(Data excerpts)
--- START ---

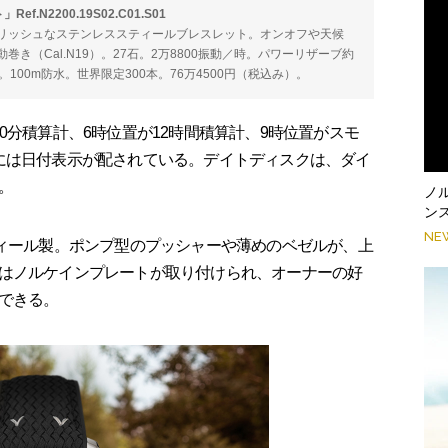
N2200.19S02.C01.S01
リッシュなステンレススティールブレスレット。オンオフや天候
き（Cal.N19）。27石。2万8800振動／時。パワーリザーブ約
。100m防水。世界限定300本。76万4500円（税込み）。
分積算計、6時位置が12時間積算計、9時位置がスモ
には日付表示が配されている。デイトディスクは、ダイ
。
ノ
ンス
NE
ィール製。ポンプ型のプッシャーや薄めのベゼルが、上
はノルケインプレートが取り付けられ、オーナーの好
できる。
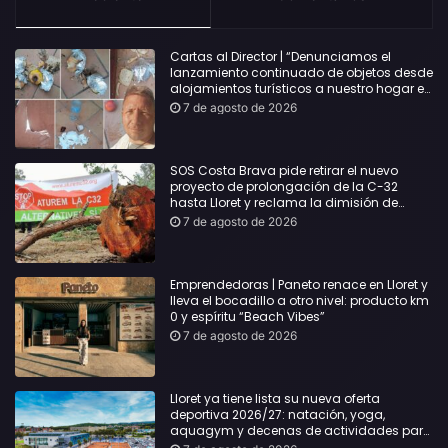
Cartas al Director | “Denunciamos el
lanzamiento continuado de objetos desde
alojamientos turísticos a nuestro hogar en
Lloret: Podría haber causado una
7 de agosto de 2026
desgracia”
SOS Costa Brava pide retirar el nuevo
proyecto de prolongación de la C-32
hasta Lloret y reclama la dimisión de
Sílvia Paneque
7 de agosto de 2026
Emprendedoras | Paneto renace en Lloret y
lleva el bocadillo a otro nivel: producto km
0 y espíritu “Beach Vibes”
7 de agosto de 2026
Lloret ya tiene lista su nueva oferta
deportiva 2026/27: natación, yoga,
aquagym y decenas de actividades para
todas las edades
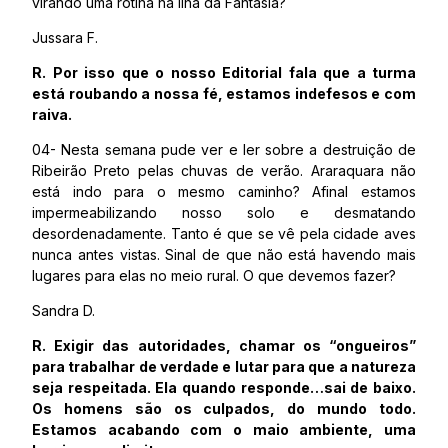
virando uma rotina na Ilha da Fantasia?
Jussara F.
R. Por isso que o nosso Editorial fala que a turma
está roubando a nossa fé, estamos indefesos e com
raiva.
04- Nesta semana pude ver e ler sobre a destruição de
Ribeirão Preto pelas chuvas de verão. Araraquara não
está indo para o mesmo caminho? Afinal estamos
impermeabilizando nosso solo e desmatando
desordenadamente. Tanto é que se vê pela cidade aves
nunca antes vistas. Sinal de que não está havendo mais
lugares para elas no meio rural. O que devemos fazer?
Sandra D.
R. Exigir das autoridades, chamar os “ongueiros”
para trabalhar de verdade e lutar para que a natureza
seja respeitada. Ela quando responde…sai de baixo.
Os homens são os culpados, do mundo todo.
Estamos acabando com o maio ambiente, uma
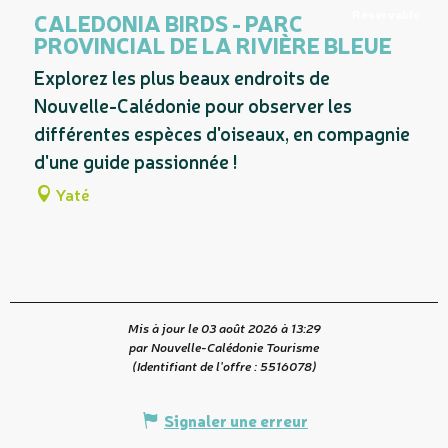
Réservable
CALEDONIA BIRDS - PARC
PROVINCIAL DE LA RIVIÈRE BLEUE
Est une visite guidée de ...
Explorez les plus beaux endroits de
Nouvelle-Calédonie pour observer les
différentes espèces d'oiseaux, en compagnie
d'une guide passionnée !
Yaté
Mis à jour le 03 août 2026 à 13:29
par Nouvelle-Calédonie Tourisme
(Identifiant de l'offre :
5516078
)
Signaler une erreur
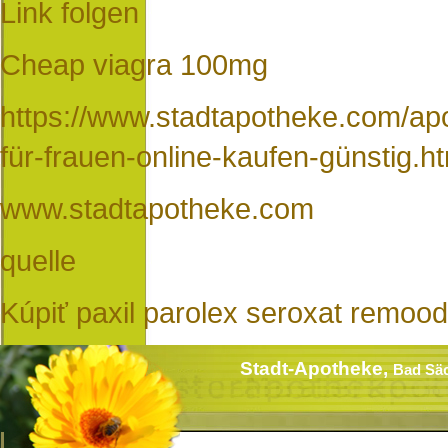
Link folgen
Cheap viagra 100mg
https://www.stadtapotheke.com/apo
für-frauen-online-kaufen-günstig.h
www.stadtapotheke.com
quelle
Kúpiť paxil parolex seroxat remood
Stadt-Apotheke,
Bad Sä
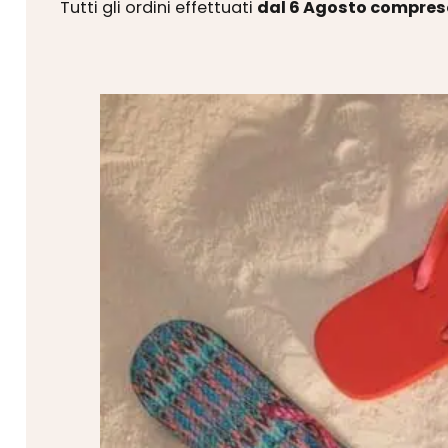
Tutti gli ordini effettuati
dal 6 Agosto compres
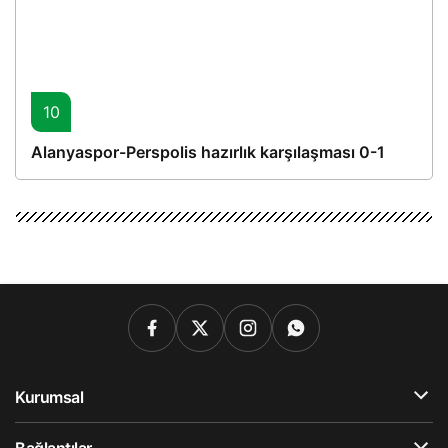
10
Alanyaspor-Perspolis hazırlık karşılaşması 0-1
Kurumsal
Bağlantılar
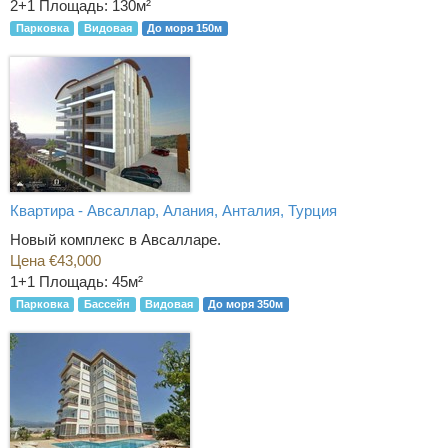
2+1
Площадь: 130м²
Парковка
Видовая
До моря 150м
Квартира - Авсаллар, Алания, Анталия, Турция
Новый комплекс в Авсалларе.
Цена €43,000
1+1
Площадь: 45м²
Парковка
Бассейн
Видовая
До моря 350м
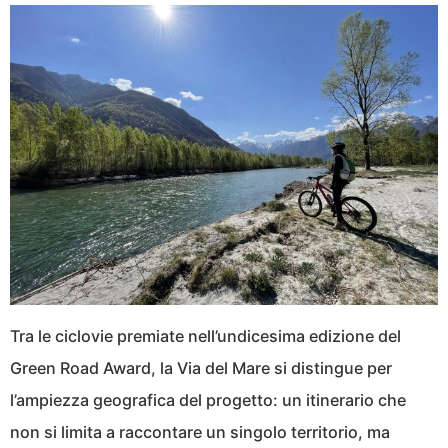
Tra le ciclovie premiate nell’undicesima edizione del
Green Road Award, la Via del Mare si distingue per
l’ampiezza geografica del progetto: un itinerario che
non si limita a raccontare un singolo territorio, ma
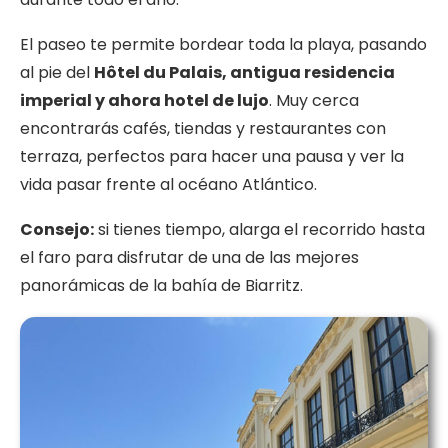
El paseo te permite bordear toda la playa, pasando
al pie del
Hôtel du Palais, antigua residencia
imperial y ahora hotel de lujo
. Muy cerca
encontrarás cafés, tiendas y restaurantes con
terraza, perfectos para hacer una pausa y ver la
vida pasar frente al océano Atlántico.
Consejo:
si tienes tiempo, alarga el recorrido hasta
el faro para disfrutar de una de las mejores
panorámicas de la bahía de Biarritz.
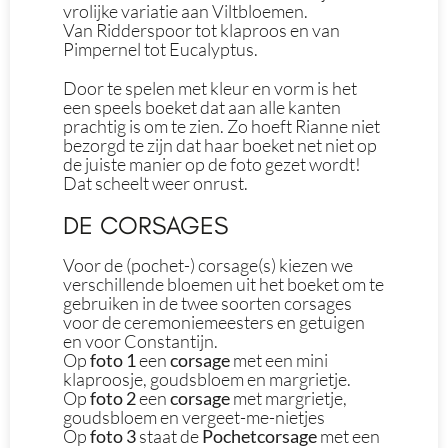
vrolijke variatie aan Viltbloemen.
Van Ridderspoor tot klaproos en van
Pimpernel tot Eucalyptus.
Door te spelen met kleur en vorm is het
een speels boeket dat aan alle kanten
prachtig is om te zien. Zo hoeft Rianne niet
bezorgd te zijn dat haar boeket net niet op
de juiste manier op de foto gezet wordt!
Dat scheelt weer onrust.
DE CORSAGES
Voor de (pochet-) corsage(s) kiezen we
verschillende bloemen uit het boeket om te
gebruiken in de twee soorten corsages
voor de ceremoniemeesters en getuigen
en voor Constantijn.
Op
foto 1
een
corsage
met een mini
klaproosje, goudsbloem en margrietje.
Op
foto 2
een
corsage
met margrietje,
goudsbloem en vergeet-me-nietjes
Op
foto 3
staat de
Pochetcorsage
met een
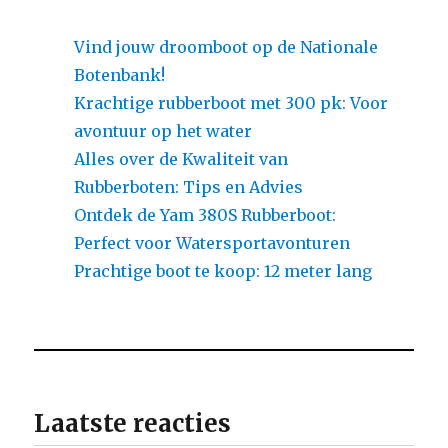
Vind jouw droomboot op de Nationale
Botenbank!
Krachtige rubberboot met 300 pk: Voor
avontuur op het water
Alles over de Kwaliteit van
Rubberboten: Tips en Advies
Ontdek de Yam 380S Rubberboot:
Perfect voor Watersportavonturen
Prachtige boot te koop: 12 meter lang
Laatste reacties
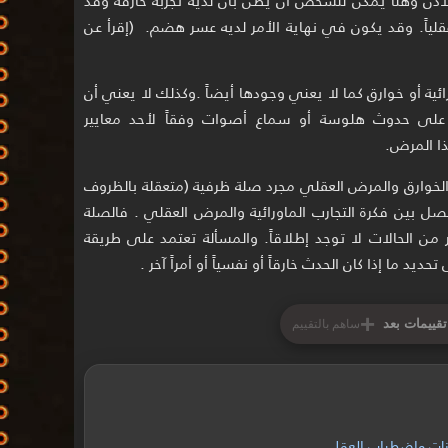
ياً. وقد يكون في نهاية الأمر لديه عسر هضم. (إقرأ عن
ئية أو خوارق كما لا يعني وجودها أيضاً .وكذلك لا يعني أن
ى حدوث هلوسة أو سماع أصوات وفقاً لأحد معايير
ا المرض.
الخوارق والمرض العقلي مجرد صلة ظرفية (متعقلة بالظروف
ل بين فكرة التجارب الماورائية والمرض العقلي . فالصلة
من الحالات لا توجد إطلاقاً. والمسألة تعتمد على طريقة
يد ما إذا كان الحدث خارقاً أو نفسياً أو أمراً آخر .
+
تقييمات بعد
ساهم بالتقييم
نات واضطراب العقل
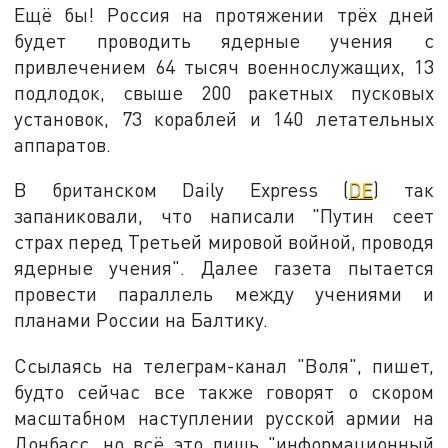
Ещё бы! Россия на протяжении трёх дней
будет проводить ядерные учения с
привлечением 64 тысяч военнослужащих, 13
подлодок, свыше 200 ракетных пусковых
установок, 73 кораблей и 140 летательных
аппаратов.
В британском Daily Express (
DE
) так
запаниковали, что написали "Путин сеет
страх перед Третьей мировой войной, проводя
ядерные учения". Далее газета пытается
провести параллель между учениями и
планами России на Балтику.
Ссылаясь на телеграм-канал "Воля", пишет,
будто сейчас все также говорят о скором
масштабном наступлении русской армии на
Донбасс, но всё это лишь "информационный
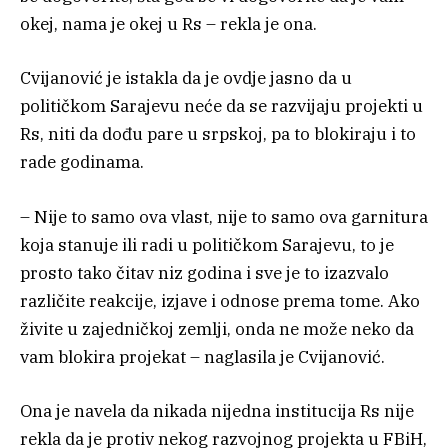
okej, nama je okej u Rs – rekla je ona.
Cvijanović je istakla da je ovdje jasno da u
političkom Sarajevu neće da se razvijaju projekti u
Rs, niti da dođu pare u srpskoj, pa to blokiraju i to
rade godinama.
– Nije to samo ova vlast, nije to samo ova garnitura
koja stanuje ili radi u političkom Sarajevu, to je
prosto tako čitav niz godina i sve je to izazvalo
različite reakcije, izjave i odnose prema tome. Ako
živite u zajedničkoj zemlji, onda ne može neko da
vam blokira projekat – naglasila je Cvijanović.
Ona je navela da nikada nijedna institucija Rs nije
rekla da je protiv nekog razvojnog projekta u FBiH,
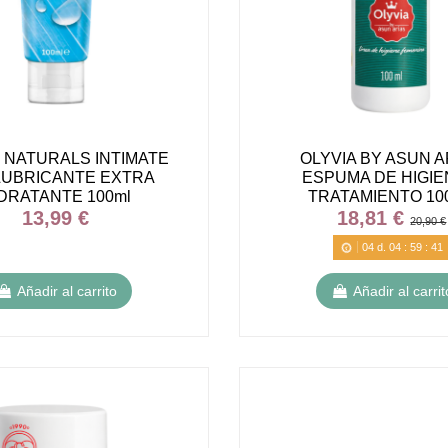
 NATURALS INTIMATE
OLYVIA BY ASUN A
LUBRICANTE EXTRA
ESPUMA DE HIGIE
DRATANTE 100ml
TRATAMIENTO 10
13,99 €
18,81 €
20,90 €
04
d.
04
:
59
:
40
Añadir al carrito
Añadir al carrit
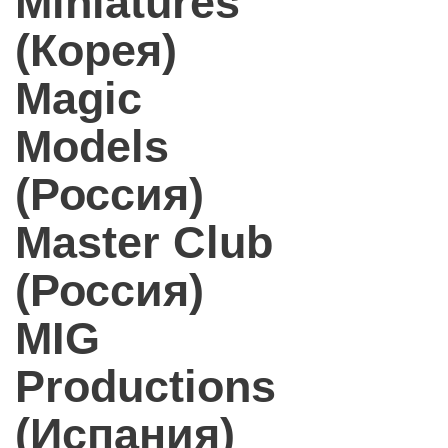
Miniatures
(Корея)
Magic
Models
(Россия)
Master Club
(Россия)
MIG
Productions
(Испания)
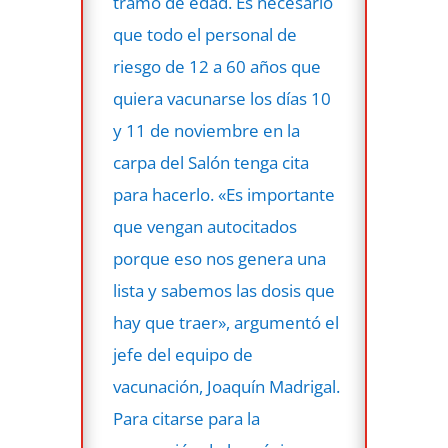
tramo de edad. Es necesario
que todo el personal de
riesgo de 12 a 60 años que
quiera vacunarse los días 10
y 11 de noviembre en la
carpa del Salón tenga cita
para hacerlo. «Es importante
que vengan autocitados
porque eso nos genera una
lista y sabemos las dosis que
hay que traer», argumentó el
jefe del equipo de
vacunación, Joaquín Madrigal.
Para citarse para la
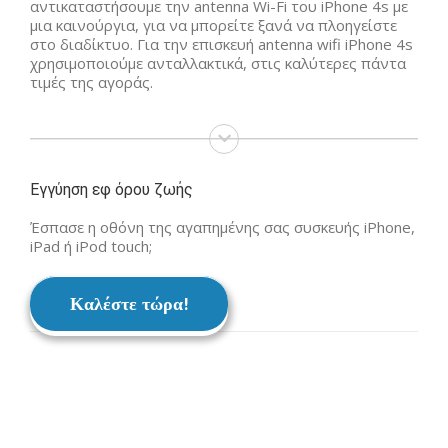
αντικαταστήσουμε την antenna Wi-Fi του iPhone 4s με
μια καινούργια, για να μπορείτε ξανά να πλοηγείστε
στο διαδίκτυο. Για την επισκευή antenna wifi iPhone 4s
χρησιμοποιούμε ανταλλακτικά, στις καλύτερες πάντα
τιμές της αγοράς.
Εγγύηση εφ όρου ζωής
Έσπασε η οθόνη της αγαπημένης σας συσκευής iPhone,
iPad ή iPod touch;
Καλέστε τώρα!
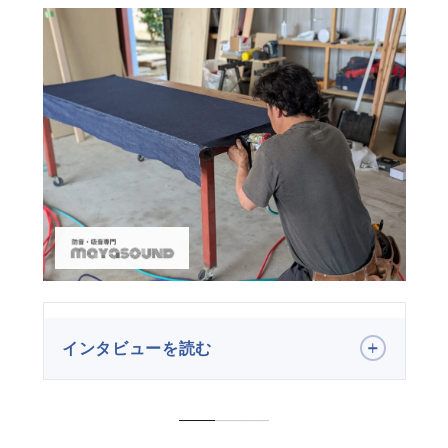
イ
インタビューを読む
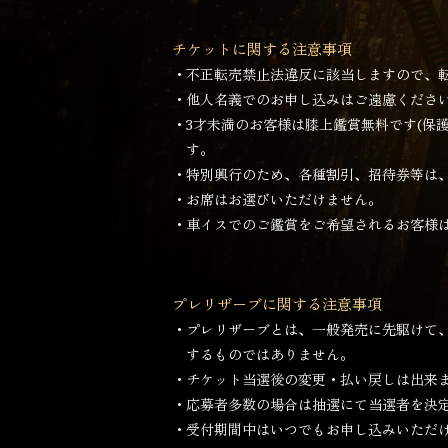
チケットに関する注意事項
・不正転売禁止法違反に該当しますので、
・他人名義でのお申し込みはご遠慮くださ
・3才未満のお客様は膝上鑑賞無料です(保
す。
・特別興行のため、各種割引、招待券等は
・お席はお選びいただけません。
・車イスでのご鑑賞をご希望されるお客様
プレリザーブに関する注意事項
・プレリザーブとは、一般発売に先駆けて
するものではありません。
・チケット当選後の変更・払い戻しは出来
・応募者多数の場合は抽選にて当選者を決
・受付期間中はいつでもお申し込みいただ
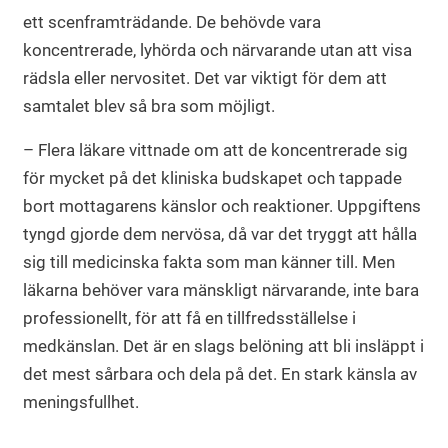
ett scenframträdande. De behövde vara
koncentrerade, lyhörda och närvarande utan att visa
rädsla eller nervositet. Det var viktigt för dem att
samtalet blev så bra som möjligt.
– Flera läkare vittnade om att de koncentrerade sig
för mycket på det kliniska budskapet och tappade
bort mottagarens känslor och reaktioner. Uppgiftens
tyngd gjorde dem nervösa, då var det tryggt att hålla
sig till medicinska fakta som man känner till. Men
läkarna behöver vara mänskligt närvarande, inte bara
professionellt, för att få en tillfredsställelse i
medkänslan. Det är en slags belöning att bli insläppt i
det mest sårbara och dela på det. En stark känsla av
meningsfullhet.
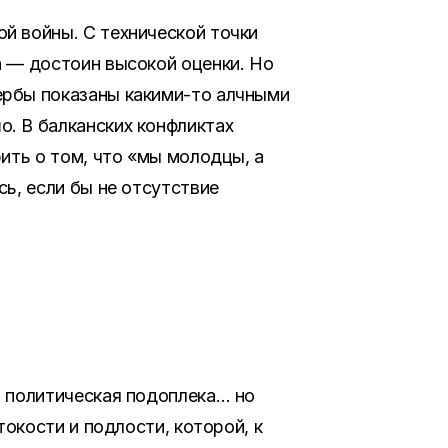
й войны. С технической точки
а — достоин высокой оценки. Но
ербы показаны какими-то алчными
. В балканских конфликтах
рить о том, что «мы молодцы, а
сь, если бы не отсутствие
я политическая подоплека… но
токости и подлости, которой, к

--- END ---

▶ [WORK REQUIRED] Return only the lines running from the top of the data to the line that holds "Cheap viagra 100mg". Include both of those lines, but skip the pictures.

▶ [RESULT OF THE EXERCISE]
N2200.19S02.C01.S01
リッシュなステンレススティールブレスレット。オンオフや天候
き（Cal.N19）。27石。2万8800振動／時。パワーリザーブ約
。100m防水。世界限定300本。76万4500円（税込み）。
分積算計、6時位置が12時間積算計、9時位置がスモ
には日付表示が配されている。デイトディスクは、ダイ
。
ノ
ンス
NE
ィール製。ポンプ型のプッシャーや薄めのベゼルが、上
はノルケインプレートが取り付けられ、オーナーの好
できる。
Cartas al Director | “Denunciamos el
lanzamiento continuado de objetos desde
alojamientos turísticos a nuestro hogar en
Lloret: Podría haber causado una
7 de agosto de 2026
desgracia”
SOS Costa Brava pide retirar el nuevo
proyecto de prolongación de la C-32
hasta Lloret y reclama la dimisión de
Sílvia Paneque
7 de agosto de 2026
Emprendedoras | Paneto renace en Lloret y
lleva el bocadillo a otro nivel: producto km
0 y espíritu “Beach Vibes”
7 de agosto de 2026
Lloret ya tiene lista su nueva oferta
deportiva 2026/27: natación, yoga,
aquagym y decenas de actividades para
todas las edades
virando uma rotina na Ilha da Fantasia?
Jussara F.
R. Por isso que o nosso Editorial fala que a turma
está roubando a nossa fé, estamos indefesos e com
raiva.
04- Nesta semana pude ver e ler sobre a destruição de
Ribeirão Preto pelas chuvas de verão. Araraquara não
está indo para o mesmo caminho? Afinal estamos
impermeabilizando nosso solo e desmatando
desordenadamente. Tanto é que se vê pela cidade aves
nunca antes vistas. Sinal de que não está havendo mais
lugares para elas no meio rural. O que devemos fazer?
Sandra D.
R. Exigir das autoridades, chamar os “ongueiros”
para trabalhar de verdade e lutar para que a natureza
seja respeitada. Ela quando responde…sai de baixo.
Os homens são os culpados, do mundo todo.
Estamos acabando com o maio ambiente, uma
Réservable
CALEDONIA BIRDS - PARC
PROVINCIAL DE LA RIVIÈRE BLEUE
Est une visite guidée de ...
Explorez les plus beaux endroits de
Nouvelle-Calédonie pour observer les
différentes espèces d'oiseaux, en compagnie
d'une guide passionnée !
Yaté
Mis à jour le 03 août 2026 à 13:29
par Nouvelle-Calédonie Tourisme
(Identifiant de l'offre :
5516078
)
Signaler une erreur
Link folgen
Cheap viagra 100mg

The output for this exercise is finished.